With my old, evil job I traveled to Miami a few times, and the best sandwiches I had there were on par with Alex's--crispy, tender bread housing a pork, pickle, and cheese concoction that I swear was addictive. So addictive, in fact, that I decided to set out and try to replicate them.
This may be my highest baking achievement yet--making a bread that involved a starter and required a very specific texture and flavor. Dear readers, I succeeded. And Chris might leave me if I don't stop crowing about it. But the bread, the sandwiches, they were perfect. Perfect! The only improvement would have been actually having some leftover pork in there, but the turkey and ham were more than acceptable. Turkey isn't traditional, but it lightens the flavor and calorie content, and you won't notice a difference, I swear.
I am unapologetic about the length of the recipe below, because it is worth every step and kind of fun (if you've never played with starter before). If you don't have ready access to a superb Cuban sandwich in your area, I implore you to give this a try.
Ultimate Cuban Sandwiches
makes 6 loaves
the day before you bake:
for the starter:
.75 tsp active dry yeast
one third cup warm water
one third cup bread flour
Dissolve the yeast in the water and stir in the flour. Cover the bowl and allow the starter to ripen in the refrigerator for 24 hours.
After 24 hours it will be gooey and bubbly and slightly sour smelling. You will only use half of the starter in this recipe--leftover starter will keep for several days in the refrigerator or can be frozen for up to 6 months.
for the dough:
4 tsp active dry yeast
1 Tbsp sugar
1.5 cups warm water
4 Tbsp melted butter
1/2 starter batch
1 Tbsp salt
4-5 cups bread flour
In a warm mixing bowl, dissolve the yeast and sugar in 3 tablespoons warm water. When the mixture is foamy (5 to 10 minutes), stir in the butter, the remaining water and the 1/2 batch of starter. Mix well with a wooden spoon.
Stir in the salt and 4 cups of the flour, using the dough hook attachment on a stand mixer. Mix for 2 minutes on speed 2. Once incorporated, continue kneading for 8-10 minutes, until smooth and elastic. Add the remaining flour as needed, but not too much. The dough should be pliable, but not sticky.

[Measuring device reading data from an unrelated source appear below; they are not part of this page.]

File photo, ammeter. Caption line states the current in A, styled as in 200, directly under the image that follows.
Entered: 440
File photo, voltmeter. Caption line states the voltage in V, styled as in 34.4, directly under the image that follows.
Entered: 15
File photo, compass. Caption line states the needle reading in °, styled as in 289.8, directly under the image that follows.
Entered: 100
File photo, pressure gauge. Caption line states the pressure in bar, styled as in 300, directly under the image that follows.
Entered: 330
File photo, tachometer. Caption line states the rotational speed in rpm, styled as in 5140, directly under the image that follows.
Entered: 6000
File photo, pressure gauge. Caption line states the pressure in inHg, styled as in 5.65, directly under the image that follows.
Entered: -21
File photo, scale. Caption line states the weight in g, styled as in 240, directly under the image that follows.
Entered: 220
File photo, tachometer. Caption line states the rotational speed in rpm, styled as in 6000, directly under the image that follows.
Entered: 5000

Transfer the dough to a lightly oiled bowl, cover, and let rise in a warm draft free spot until doubled in bulk, about 45 minutes. I recommend going ahead and preheating your oven to 375 degrees, and resting the dough on the stove top.

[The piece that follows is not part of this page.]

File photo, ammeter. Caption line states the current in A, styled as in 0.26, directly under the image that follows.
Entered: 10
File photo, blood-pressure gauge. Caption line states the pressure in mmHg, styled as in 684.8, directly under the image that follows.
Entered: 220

Punch down the dough. To make the loaves, divide the dough into 6 equal pieces. Roll each to form a 12 inch long log or cylinder. Using the heel of your hand, flatten each log slightly. Divide the cylinders between 2 baking sheets with 4 inches space between, cover, and let rise in a warm place until doubles in bulk, about 1 hour.
If you haven't already, preheat your oven to 375 degrees. In the bottom of your oven, place a small metal bowl or pan filled with hot water. The steam is supposed to help make a nice crust on the loaves, but I don't know if it did much. Bake until the bread is golden brown on top and sounds hollow when thumped on the bottom, about 30 minutes.
Let the loaves cool slightly, transfer the breads onto a wire rack to cool completely.
for the sandwiches:
roast pork (if you have it)
sliced deli ham
sliced deli turkey (optional)
sliced deli Swiss cheese
Several dill pickle slices
Butter, softened to room temperature
Split a Cuban loaf and butter the outside crust. Spread mayonnaise and mustard inside, then layer with thinly sliced ingredients--from top to bottom, I use:
If you have a panini grill, well good for you, use that. Me? I say who needs a panini maker or a sandwich press when you have a small baking sheet and a tea kettle full of water?
Toast on a griddle or grill pan over medium heat until nice and brown and the cheese is slightly melted. Slice the sandwich diagonally and serve with black beans, rice, and fried plantains if you've got them (I couldn't get my hands on any in the 10 minutes I spent at one store). These sandwiches are freaking great.